■ Selected passage:
The Aston Magna Festival: As the Masters Intended
By Robert Burke Warren
Time travel is possible after all. But instead of spaceships or portals, the musicians of the Aston Magna music festival, at Bard for three Fridays in June and two in July, use period instruments to perform Baroque and Classical works as they were played in the days before massive symphonies and concert halls; alongside violins, clarinets, and trumpets, Aston Magna incorporates the theorbo, the chalumeau, the harpsichord, and the viola da gamba, the sounds of which will transport you from the 200-seat Olin Hall to another era.
“There’s a sense of discovery,” says violinist Daniel Stepner, longtime artistic director of Aston Magna, which is celebrating its 41st season. “There’s something revolutionary about getting back to original scale, because our lives are so supersized, and we’re used to such huge volumes and stimulation.” Aston Magna not only renders this music in its original form; according to Stepner, “Our mission is also to deepen the appreciation of the cultural milieu, and the political history surrounding its creation.”

■ Given data:
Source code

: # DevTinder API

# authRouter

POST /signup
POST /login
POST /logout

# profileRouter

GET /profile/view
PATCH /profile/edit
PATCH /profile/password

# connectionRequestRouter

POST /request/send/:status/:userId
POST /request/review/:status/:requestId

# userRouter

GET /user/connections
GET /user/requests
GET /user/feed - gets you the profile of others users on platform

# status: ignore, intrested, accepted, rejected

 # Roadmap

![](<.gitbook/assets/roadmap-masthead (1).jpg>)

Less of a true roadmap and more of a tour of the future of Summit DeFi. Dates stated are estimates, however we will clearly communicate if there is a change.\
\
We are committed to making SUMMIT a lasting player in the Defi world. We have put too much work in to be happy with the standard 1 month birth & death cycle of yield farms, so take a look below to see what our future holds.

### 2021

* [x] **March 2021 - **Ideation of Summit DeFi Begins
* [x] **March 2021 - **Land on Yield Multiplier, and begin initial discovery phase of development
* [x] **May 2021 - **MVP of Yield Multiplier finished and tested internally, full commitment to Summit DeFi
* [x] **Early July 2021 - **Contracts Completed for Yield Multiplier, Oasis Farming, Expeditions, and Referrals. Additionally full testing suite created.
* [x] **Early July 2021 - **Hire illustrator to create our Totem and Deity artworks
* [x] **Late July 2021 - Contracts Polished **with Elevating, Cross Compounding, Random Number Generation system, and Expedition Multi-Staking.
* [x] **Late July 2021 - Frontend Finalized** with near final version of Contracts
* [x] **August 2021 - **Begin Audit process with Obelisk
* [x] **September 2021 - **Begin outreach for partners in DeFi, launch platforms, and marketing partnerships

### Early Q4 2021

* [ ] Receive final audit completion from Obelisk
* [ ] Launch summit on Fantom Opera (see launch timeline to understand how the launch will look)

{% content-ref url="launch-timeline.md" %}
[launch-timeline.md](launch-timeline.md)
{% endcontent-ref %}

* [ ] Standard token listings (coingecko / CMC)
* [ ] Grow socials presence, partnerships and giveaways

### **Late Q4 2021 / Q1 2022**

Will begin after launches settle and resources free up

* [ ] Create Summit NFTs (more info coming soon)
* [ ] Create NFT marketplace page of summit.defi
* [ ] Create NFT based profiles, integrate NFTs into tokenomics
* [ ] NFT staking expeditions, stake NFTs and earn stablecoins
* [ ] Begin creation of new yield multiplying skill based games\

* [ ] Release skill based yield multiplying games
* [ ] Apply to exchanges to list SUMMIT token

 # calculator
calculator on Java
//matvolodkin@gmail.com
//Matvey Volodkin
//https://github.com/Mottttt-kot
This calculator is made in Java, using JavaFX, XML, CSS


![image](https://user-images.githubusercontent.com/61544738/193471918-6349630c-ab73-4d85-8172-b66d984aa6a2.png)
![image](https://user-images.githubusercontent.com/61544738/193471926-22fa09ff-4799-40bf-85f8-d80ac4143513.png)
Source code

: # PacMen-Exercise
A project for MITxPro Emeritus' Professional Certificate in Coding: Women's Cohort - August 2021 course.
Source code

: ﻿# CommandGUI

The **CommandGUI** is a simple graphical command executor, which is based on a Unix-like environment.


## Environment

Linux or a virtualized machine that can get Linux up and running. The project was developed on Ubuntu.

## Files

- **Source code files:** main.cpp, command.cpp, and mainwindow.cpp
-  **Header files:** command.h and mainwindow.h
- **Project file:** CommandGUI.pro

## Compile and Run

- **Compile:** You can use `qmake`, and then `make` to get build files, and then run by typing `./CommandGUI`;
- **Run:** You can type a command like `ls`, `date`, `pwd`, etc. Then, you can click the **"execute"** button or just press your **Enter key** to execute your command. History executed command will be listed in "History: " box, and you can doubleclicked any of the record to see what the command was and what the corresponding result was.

■ Brief A: Do these statements agree with the Aston Magna passage? (i) The festival's concerts take place in a hall with 200 seats. (ii) Aston Magna is marking its 40th season. (iii) The festival is at Bard for three Fridays in July. Answer yes or no for each, quoting the passage's deciding words.
■ Brief B: Can you write the next paragraph of the Aston Magna passage, picking up after its final sentence?
The material has nothing to do with the Aston Magna passage.

■ Result A:
(i) Yes: "the 200-seat Olin Hall"
(ii) No: "which is celebrating its 41st season"
(iii) No: "at Bard for three Fridays in June and two in July"

■ Result B:
To that last point, Stepner offers a lecture one hour before each performance, during which he’ll discuss not only the instruments and vocal techniques of Aston Magna, but also the times in which the pieces were conceived and performed: For “The Art of the Chalumeau,” on June 14th, Stepner will cover the history of this haunting precursor to the more strident clarinet, as well as the zeitgeist of the early 18th century, when most of the evening’s music was commissioned by aristocrats. “The performers,” Stepner says, “like Beethoven, Bach, and Mozart, were not aristocrats. None of the big composers were. But the aristocrats were very interested in poetry, music, and literature. They had time. And the composers became intellectuals in their own time through contact with the aristocracy; the music they composed was often done at court or a large room in a castle, with maybe 50 to 100 listeners. It was only in the Industrial Revolution, with the middle class rising, that concert halls were enlarged. As the middle class grew, the halls were made bigger and bigger, and the instruments changed, made more penetrating.”
The second concert, on June 21st, “J. S. Bach: The Six Sonatas for Violin and Harpsichord,” will feature Stepner himself on violin. Of Bach, Stepner says, “He was not a well-known composer in his time – an organist, teacher, and performer, yes, and a huge influence on Mozart and Beethoven. But his music wasn’t published until much, much later.”
More Bach will be on hand for the June 28 concert, “Masterworks by J. S. Bach and Marin Marais,” in which Aston Magna will revisit Bach’s second Brandenburg Concerto; they are the first period musicians to have undertaken the piece with the theorbo, the viola da gamba, and baroque trumpet, as Bach would have envisioned it. Frenchman Marin Marais (at right), a rock star of the court in his day (he had 19 kids), was master of the cello-like viola da gamba, which sets him apart from the keyboard virtuosi in this festival. He would sooner recognize his deeply expressive, bass-heavy music at Aston Magna than anywhere else.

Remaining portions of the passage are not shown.